Tech steps into physical education
April 30th, 2007

Over a lot of years there have been policy folks in education for whom their reaction to teaching by technology has been a knee-jerk “no.” Recently, technology has been coming in the gym doors to do some physical education. There is an article today in the New York Times that describes how a video game called Dance Dance Revolution is bringing fun and fitness into school gyms:

In they rushed, past the Ping-Pong table, past the balance beams and the wrestling mats stacked unused. They sprinted past the ghosts of Gym Class Past toward two TV sets looming over square plastic mats on the floor. In less than a minute a dozen seventh graders were dancing in furiously kinetic union to the thumps of a techno song called ‘Speed Over Beethoven.’
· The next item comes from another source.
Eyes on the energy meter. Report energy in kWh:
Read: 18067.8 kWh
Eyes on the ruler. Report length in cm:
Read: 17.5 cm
Bill Hines, a physical education teacher at the school for 27 years, shook his head a little, smiled and said, ‘I’ll tell you one thing: they don’t run in here like that for basketball.’
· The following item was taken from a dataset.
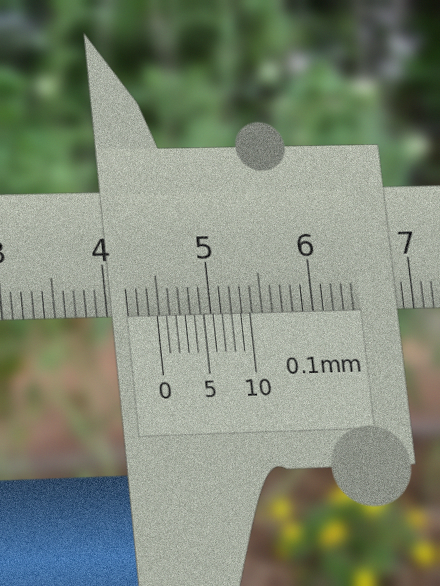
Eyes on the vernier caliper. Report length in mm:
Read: 44.8 mm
It is a scene being repeated across the country as schools deploy the blood-pumping video game Dance Dance Revolution as the latest weapon in the nation’s battle against the epidemic of childhood obesity. While traditional video games are often criticized for contributing to the expanding waistlines of the nation’s children, at least several hundred schools in at least 10 states are now using Dance Dance Revolution, or D.D.R., as a regular part of their physical education curriculum.